Scott Douglas Jacobsen: Structurally, what do you think are the most prominent features and bugs in human beings, in the current context?
Rick Rosner: Well, we’re small-data creatures in a big-data world. But we’re also the planet’s first generalists—and that’s why we dominate. We’re not the best at anything physically, but we have the most flexibility in our thinking.
The things we can think about are the least tied to what we are as animals. We can think about anything, and that’s led to technological dominance and easier lives for humans. So much so that we now have, what, 8.2 billion people on the planet?
Like you said earlier, almost everyone survives to childbearing age. We don’t live in the savage environments that used to kill us early. Most of us die deep into our post-reproductive years.
But there’s a limit to what our brains can do. And we’ve built our successors—machines—who are going to be better at big data analysis. That’s one of the most significant weaknesses of being human. Our strength, though, is that we can think about abstract stuff. Dogs can think about dog things, but they’re lost when it comes to human concepts.
What do you think are the biggest adaptive strengths and drawbacks?
Jacobsen: Strengths? Upright posture with flat heels is biomechanically efficient. Binocular vision. Forward-facing eyes. Large frontal lobes. And we’ve got endurance physiology—if you look at the math, we’re built for long-distance movement. Sure, lots of animals can sprint faster—horses, cheetahs—but over distance, in ancestral environments, humans could outlast predators. The idea is that a hyena might chase you and eventually tire out long before you do.
Our brain size is another key advantage, particularly in areas associated with memory, such as the hippocampus and neurogenesis.
Rosner: But one big drawback is death. We spend our entire lives gathering experience, building mental models of the world, and then—gone. All that information disappears. We can record some of it, but it’s not the same as beingthe living model.
Jacobsen: Maybe that’s nature’s way of updating the package—like a ZIP file. DNA and epigenetics work like compressed blueprints that express potential based on environmental interaction. It’s an elegant form of biological distribution—an incremental improvement system for an imperfect but adaptable organism.

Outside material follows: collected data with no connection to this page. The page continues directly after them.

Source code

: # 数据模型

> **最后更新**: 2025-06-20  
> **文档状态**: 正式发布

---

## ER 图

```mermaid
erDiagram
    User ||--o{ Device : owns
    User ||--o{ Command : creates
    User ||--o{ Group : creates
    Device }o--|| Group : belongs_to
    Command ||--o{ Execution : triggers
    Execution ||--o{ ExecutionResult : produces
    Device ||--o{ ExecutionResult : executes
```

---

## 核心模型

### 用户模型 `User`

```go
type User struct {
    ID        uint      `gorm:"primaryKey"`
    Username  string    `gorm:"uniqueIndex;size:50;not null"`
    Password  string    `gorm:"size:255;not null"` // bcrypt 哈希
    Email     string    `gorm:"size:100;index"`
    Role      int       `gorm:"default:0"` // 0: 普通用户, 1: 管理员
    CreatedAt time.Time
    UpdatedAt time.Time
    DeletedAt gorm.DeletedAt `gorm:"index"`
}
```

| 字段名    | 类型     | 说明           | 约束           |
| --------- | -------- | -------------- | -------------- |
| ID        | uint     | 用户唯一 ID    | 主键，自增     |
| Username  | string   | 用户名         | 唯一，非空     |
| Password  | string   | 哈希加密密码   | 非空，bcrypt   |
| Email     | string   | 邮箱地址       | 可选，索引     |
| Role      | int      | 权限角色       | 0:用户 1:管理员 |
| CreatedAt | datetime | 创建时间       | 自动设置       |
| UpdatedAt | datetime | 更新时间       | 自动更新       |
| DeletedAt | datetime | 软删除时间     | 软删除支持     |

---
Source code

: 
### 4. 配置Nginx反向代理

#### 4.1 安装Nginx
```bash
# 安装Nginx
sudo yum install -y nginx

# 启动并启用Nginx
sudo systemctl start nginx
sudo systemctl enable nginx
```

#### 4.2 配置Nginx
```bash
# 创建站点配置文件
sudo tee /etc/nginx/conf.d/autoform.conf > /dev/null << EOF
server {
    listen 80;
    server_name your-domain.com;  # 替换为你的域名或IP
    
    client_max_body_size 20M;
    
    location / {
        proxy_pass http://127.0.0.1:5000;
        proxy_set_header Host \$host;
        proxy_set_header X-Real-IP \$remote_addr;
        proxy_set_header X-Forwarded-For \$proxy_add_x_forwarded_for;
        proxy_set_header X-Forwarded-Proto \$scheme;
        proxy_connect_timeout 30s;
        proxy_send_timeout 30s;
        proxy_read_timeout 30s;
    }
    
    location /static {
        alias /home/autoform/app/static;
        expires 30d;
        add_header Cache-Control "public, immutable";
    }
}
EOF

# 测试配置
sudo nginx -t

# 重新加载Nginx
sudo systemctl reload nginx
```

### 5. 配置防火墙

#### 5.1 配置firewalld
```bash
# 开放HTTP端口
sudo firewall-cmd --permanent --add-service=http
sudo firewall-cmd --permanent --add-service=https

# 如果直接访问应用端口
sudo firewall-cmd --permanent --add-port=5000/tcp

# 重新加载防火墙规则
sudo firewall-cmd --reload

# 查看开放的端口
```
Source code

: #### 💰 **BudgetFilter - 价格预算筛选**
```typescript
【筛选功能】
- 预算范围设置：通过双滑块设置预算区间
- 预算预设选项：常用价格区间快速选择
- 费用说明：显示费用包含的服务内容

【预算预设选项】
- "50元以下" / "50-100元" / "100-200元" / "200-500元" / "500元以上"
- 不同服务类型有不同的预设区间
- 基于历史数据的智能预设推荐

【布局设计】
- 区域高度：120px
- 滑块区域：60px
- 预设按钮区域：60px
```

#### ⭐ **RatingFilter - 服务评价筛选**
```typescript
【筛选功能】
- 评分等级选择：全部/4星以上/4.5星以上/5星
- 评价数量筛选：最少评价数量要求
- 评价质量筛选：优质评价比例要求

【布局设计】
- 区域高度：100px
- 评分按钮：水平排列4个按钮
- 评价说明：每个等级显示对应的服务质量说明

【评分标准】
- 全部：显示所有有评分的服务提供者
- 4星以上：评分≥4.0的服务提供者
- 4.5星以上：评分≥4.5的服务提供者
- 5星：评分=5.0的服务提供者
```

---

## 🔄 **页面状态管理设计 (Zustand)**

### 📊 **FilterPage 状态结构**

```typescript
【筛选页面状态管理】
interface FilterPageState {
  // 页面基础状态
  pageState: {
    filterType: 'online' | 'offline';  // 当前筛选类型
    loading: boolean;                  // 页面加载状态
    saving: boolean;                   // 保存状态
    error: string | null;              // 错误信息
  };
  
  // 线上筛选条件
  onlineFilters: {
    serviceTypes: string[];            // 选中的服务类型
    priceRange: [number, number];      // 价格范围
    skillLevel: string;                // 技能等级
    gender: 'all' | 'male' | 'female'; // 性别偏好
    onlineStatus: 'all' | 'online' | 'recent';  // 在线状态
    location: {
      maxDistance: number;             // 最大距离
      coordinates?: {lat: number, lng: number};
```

Zooming out, the universe itself is running down, at least per mainstream physics. Thermodynamically, entropy is increasing. We’re heading toward what’s called “heat death.” But that’s billions of years away—even under the Big Bang model.
Locally, entropy doesn’t always increase—life itself is a kind of local reversal of entropy. But the larger trend is clear. The universe wastes more order than it preserves. nd yet biology is this fascinating attempt to preserve order—at least temporarily—using DNA and structure. Evolution is still a sloppy process. It’s not designed. It has no master plan. It just exploits every niche it can.
If it has an “agenda,” it’s total impartiality. Everything that can exist, does—or tries to.
Rosner: That leads to another category of weakness—brain vulnerabilities. We talked earlier about how easily our brains can be fooled. And some of those weaknesses are designed, especially in the sexual domain. The brain tricks us into wanting sex, even when it’s irrational. That’s adaptive in some ways, maladaptive in others.
Jacobsen: It’s a double-edged sword.
Rosner: Another strength is reproduction—we’re incredibly successful at making more of us. That’s why we’re everywhere. You’re almost asleep.
Jacobsen: Yeah, but here’s one more: our adrenal glands are too big.
Rosner: Meaning we burn out?
Jacobsen: Exactly. Back on the savannah, when your average lifespan was under 40, you needed that adrenaline spike to escape danger.
Rosner: But now, that same system gets triggered over things like bidding on eBay. I do the same—last five seconds only. And in those final 30 seconds, my heart pounds like I’m hunting or fleeing something. But all I’m doing is clicking a button. It’s absurd. But that’s how we’re wired.
Jacobsen: So, yes, I’d agree with that. There are all sorts of misalignments between what we evolved to face and what we now face in modern life. Those misalignments can debilitate us.